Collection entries
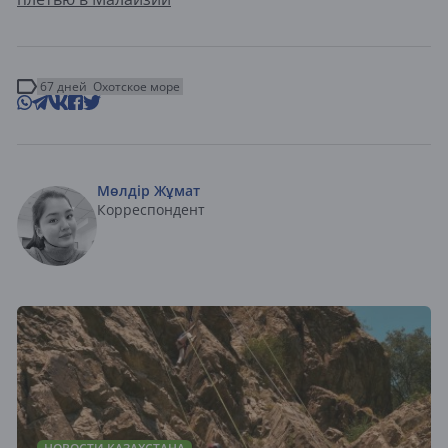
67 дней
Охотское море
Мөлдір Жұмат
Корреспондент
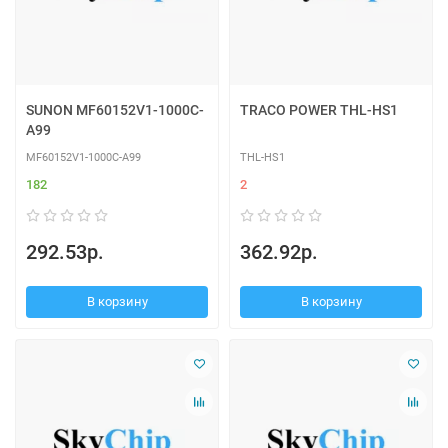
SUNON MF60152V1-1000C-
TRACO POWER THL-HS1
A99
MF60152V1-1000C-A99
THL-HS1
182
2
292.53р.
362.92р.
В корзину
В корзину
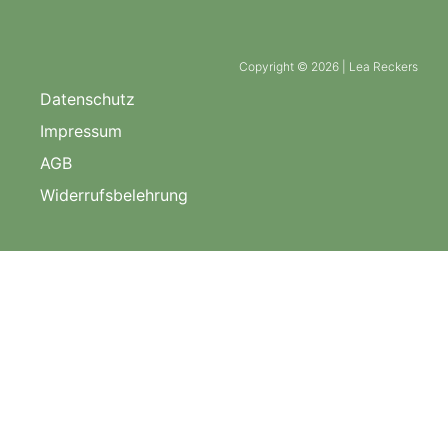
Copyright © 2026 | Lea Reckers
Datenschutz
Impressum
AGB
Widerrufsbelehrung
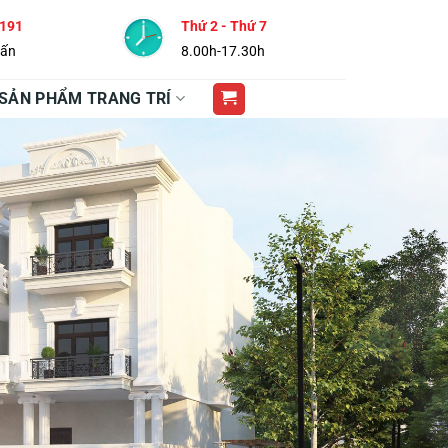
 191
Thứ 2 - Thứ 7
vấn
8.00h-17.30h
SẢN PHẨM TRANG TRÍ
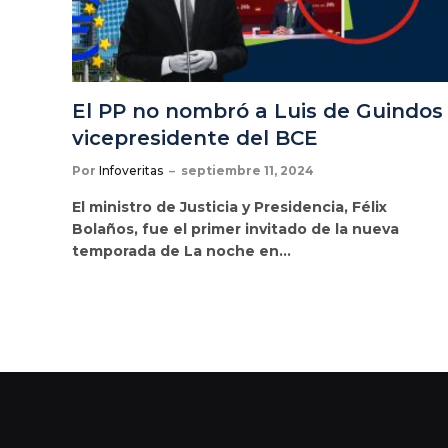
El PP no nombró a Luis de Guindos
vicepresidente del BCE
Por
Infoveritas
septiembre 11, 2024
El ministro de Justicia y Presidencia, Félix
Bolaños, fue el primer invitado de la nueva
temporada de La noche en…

...

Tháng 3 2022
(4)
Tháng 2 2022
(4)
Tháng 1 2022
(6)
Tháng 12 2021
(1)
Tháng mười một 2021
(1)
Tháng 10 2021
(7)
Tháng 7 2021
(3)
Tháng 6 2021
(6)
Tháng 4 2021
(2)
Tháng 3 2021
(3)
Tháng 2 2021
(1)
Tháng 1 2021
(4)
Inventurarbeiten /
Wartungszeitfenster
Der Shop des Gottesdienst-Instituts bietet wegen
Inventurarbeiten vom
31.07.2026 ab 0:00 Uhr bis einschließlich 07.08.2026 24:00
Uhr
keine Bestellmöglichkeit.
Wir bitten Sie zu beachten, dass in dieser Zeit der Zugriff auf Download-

## Aim of the exercise:
Render the lines from the one containing "Tháng 3 2022" through the one containing "Der Shop des" as a numbered list, both of those lines included and any blank lines dropped.

## Reply to the exercise:
1. Tháng 3 2022
2. (4)
3. Tháng 2 2022
4. (4)
5. Tháng 1 2022
6. (6)
7. Tháng 12 2021
8. (1)
9. Tháng mười một 2021
10. (1)
11. Tháng 10 2021
12. (7)
13. Tháng 7 2021
14. (3)
15. Tháng 6 2021
16. (6)
17. Tháng 4 2021
18. (2)
19. Tháng 3 2021
20. (3)
21. Tháng 2 2021
22. (1)
23. Tháng 1 2021
24. (4)
25. Inventurarbeiten /
26. Wartungszeitfenster
27. Der Shop des Gottesdienst-Instituts bietet wegen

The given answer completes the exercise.